Bagikan:

JAKARTA - Kasus anemia pada kalangan remaja putri di Kabupaten Karawang kini menjadi sorotan, usai laporan terbaru Dinas Kesehatan setempat yang mengungkap 8.800 remaja putri di sana mengidap anemia.

Diduga salah satu pemicu penyakit tersebut adalah kebiasaan mengonsumsi jajanan nutrisi rendah, seperti seblak.

Atas kasus tersebut, Kementerian Kesehatan (Kemenkes) RI, mengatakan bahwa seblak bukan menjadi faktor penyebab utama.
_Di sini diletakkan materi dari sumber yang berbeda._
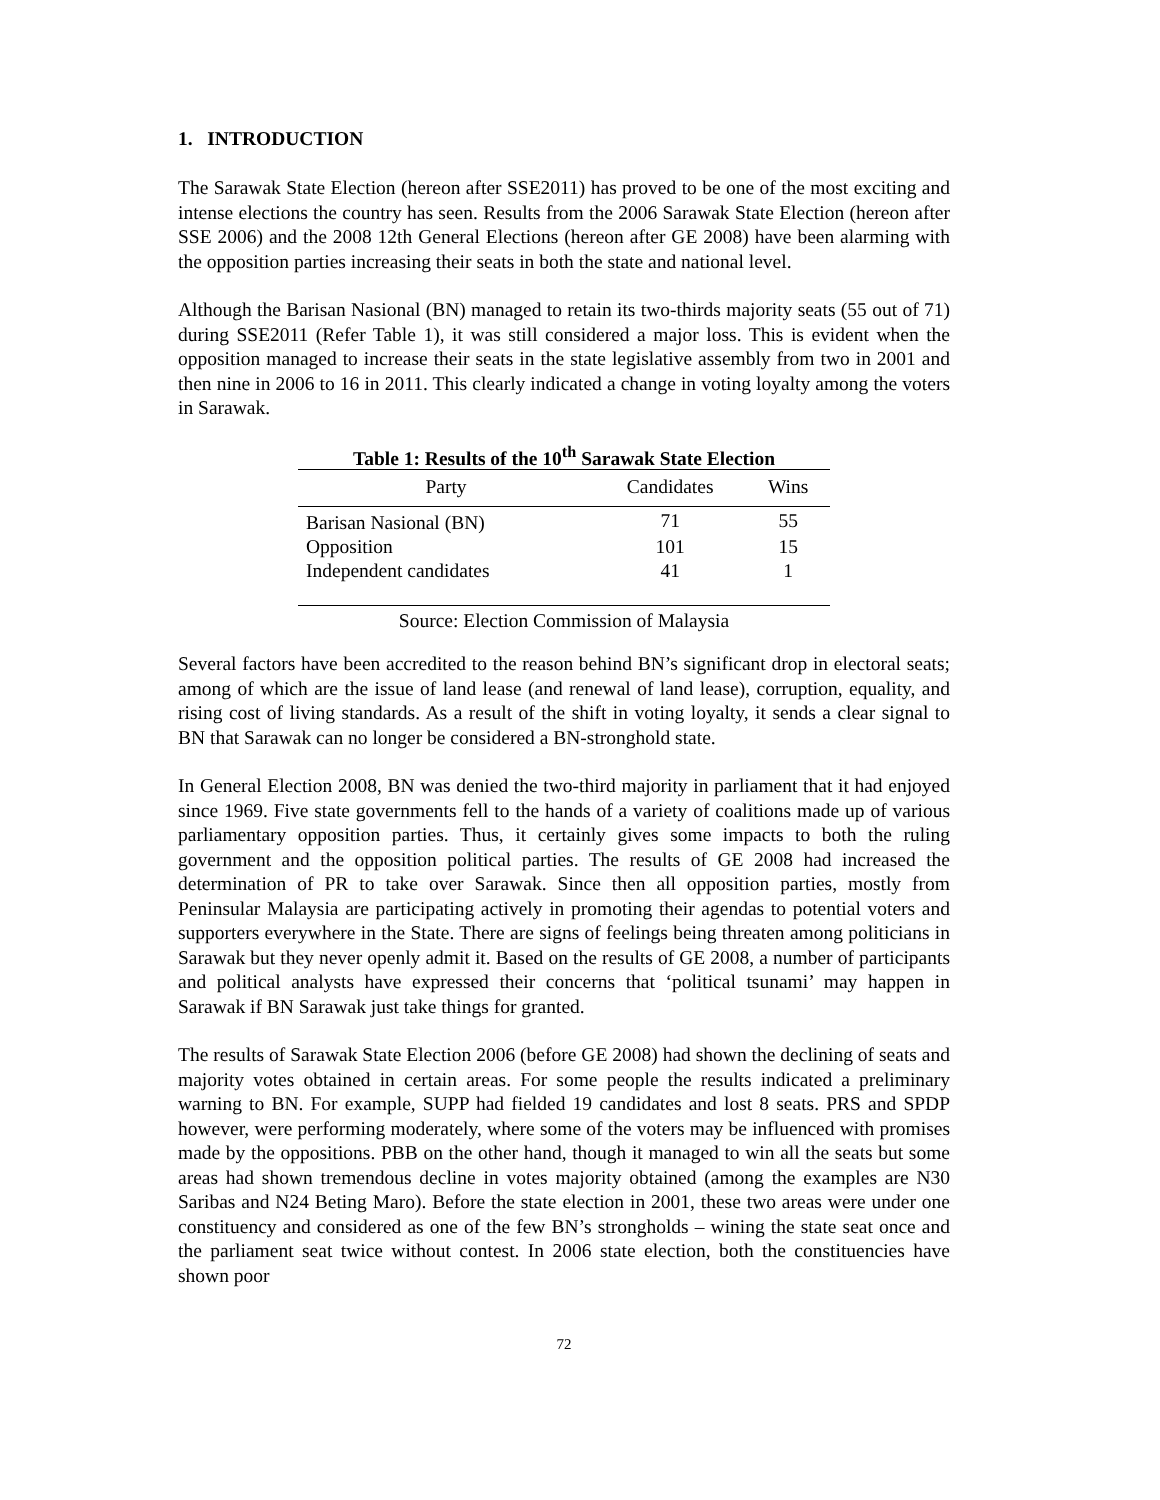1. INTRODUCTION
The Sarawak State Election (hereon after SSE2011) has proved to be one of the most exciting and intense elections the country has seen. Results from the 2006 Sarawak State Election (hereon after SSE 2006) and the 2008 12th General Elections (hereon after GE 2008) have been alarming with the opposition parties increasing their seats in both the state and national level.
Although the Barisan Nasional (BN) managed to retain its two-thirds majority seats (55 out of 71) during SSE2011 (Refer Table 1), it was still considered a major loss. This is evident when the opposition managed to increase their seats in the state legislative assembly from two in 2001 and then nine in 2006 to 16 in 2011. This clearly indicated a change in voting loyalty among the voters in Sarawak.
Table 1: Results of the 10<sup>th</sup> Sarawak State Election
| Party | Candidates | Wins |
| --- | --- | --- |
| Barisan Nasional (BN) | 71 | 55 |
| Opposition | 101 | 15 |
| Independent candidates | 41 | 1 |
Source: Election Commission of Malaysia
Several factors have been accredited to the reason behind BN’s significant drop in electoral seats; among of which are the issue of land lease (and renewal of land lease), corruption, equality, and rising cost of living standards. As a result of the shift in voting loyalty, it sends a clear signal to BN that Sarawak can no longer be considered a BN-stronghold state.
In General Election 2008, BN was denied the two-third majority in parliament that it had enjoyed since 1969. Five state governments fell to the hands of a variety of coalitions made up of various parliamentary opposition parties. Thus, it certainly gives some impacts to both the ruling government and the opposition political parties. The results of GE 2008 had increased the determination of PR to take over Sarawak. Since then all opposition parties, mostly from Peninsular Malaysia are participating actively in promoting their agendas to potential voters and supporters everywhere in the State. There are signs of feelings being threaten among politicians in Sarawak but they never openly admit it. Based on the results of GE 2008, a number of participants and political analysts have expressed their concerns that ‘political tsunami’ may happen in Sarawak if BN Sarawak just take things for granted.
The results of Sarawak State Election 2006 (before GE 2008) had shown the declining of seats and majority votes obtained in certain areas. For some people the results indicated a preliminary warning to BN. For example, SUPP had fielded 19 candidates and lost 8 seats. PRS and SPDP however, were performing moderately, where some of the voters may be influenced with promises made by the oppositions. PBB on the other hand, though it managed to win all the seats but some areas had shown tremendous decline in votes majority obtained (among the examples are N30 Saribas and N24 Beting Maro). Before the state election in 2001, these two areas were under one constituency and considered as one of the few BN’s strongholds – wining the state seat once and the parliament seat twice without contest. In 2006 state election, both the constituencies have shown poor
72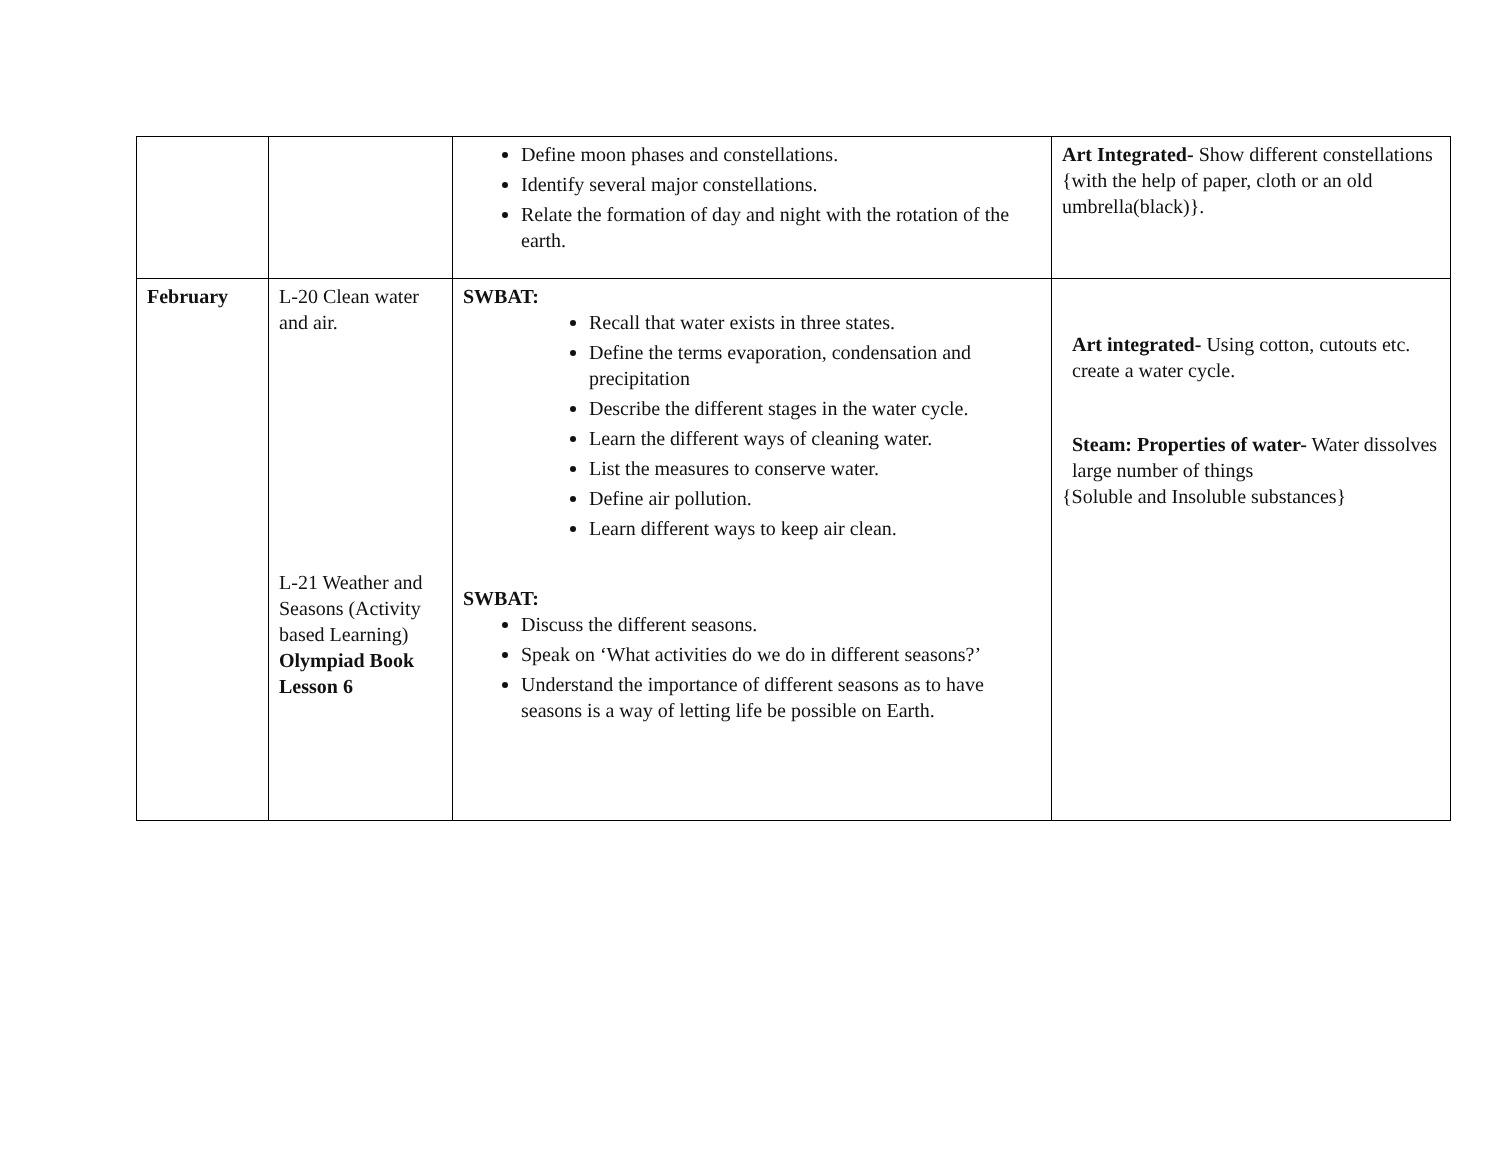| | | Define moon phases and constellations. Identify several major constellations. Relate the formation of day and night with the rotation of the earth. | Art Integrated- Show different constellations {with the help of paper, cloth or an old umbrella(black)}. |
| February | L-20 Clean water and air. L-21 Weather and Seasons (Activity based Learning) Olympiad Book Lesson 6 | SWBAT: Recall that water exists in three states. Define the terms evaporation, condensation and precipitation Describe the different stages in the water cycle. Learn the different ways of cleaning water. List the measures to conserve water. Define air pollution. Learn different ways to keep air clean. SWBAT: Discuss the different seasons. Speak on ‘What activities do we do in different seasons?’ Understand the importance of different seasons as to have seasons is a way of letting life be possible on Earth. | Art integrated- Using cotton, cutouts etc. create a water cycle. Steam: Properties of water- Water dissolves large number of things {Soluble and Insoluble substances} |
Kemenkes menyoroti peran orangtua dalam membentuk pola makan sehat bagi anak-anak mereka.

“Memang ini masalah perilaku, seperti kebiasaan di rumah dan juga contoh dari orangtua,” kata Direktur Jenderal Kesehatan Primer dan Komunitas Kemenkes RI, Maria Endang Sumiwi, saat diskusi media di Kemenkes RI, Kuningan, Jakarta Selatan, pada Selasa, 21 Januari 2025.

Selain pola makan yang buruk di keluarga, pengaruh iklan jajanan instan dengan kepentingan komersial juga menjadi tantangan dalam membentuk kebiasaan makan di kalangan remaja. Pengaruh iklan jajanan cukup besar yang membuat remaja menjadi tidak menerapkan pola makan yang sehat.

“Termasuk kepentingan komersial yang memberikan iklan dan menjadi tandingan terhadap pola makan sehat,” tambahnya.

Sementara itu, hasil Survei Kesehatan Indonesia tahun 2023 juga menyatakan pravalensi anemia pada remaja mengalami penurunan menjadi 16,3 persen. Meski demikian, Kemenkes tetap menilai angka tersebut masih tergolong tinggi dan membutuhkan intervensi lanjut agar penurunan berlanjut ke depannya.

Oleh karena itu, peran pemerintah dan kebiasaan masyarakat sangat penting untuk menurunkan kasus anemia di Indonesia. Mulai dari edukasi, pemberian tablet tambah darah di sekolah, hingga masyarakat harus memilih makanan bergizi untuk asupan sehari-hari.

“Pemerintah melakukan edukasi, pemeriksaan, suplementasi gizi, hingga pemberian makanan bergizi di sekolah. Dengan upaya ini diharapkan angka anemia pada remaja putri dapat terus menurun,” pungkas Maria.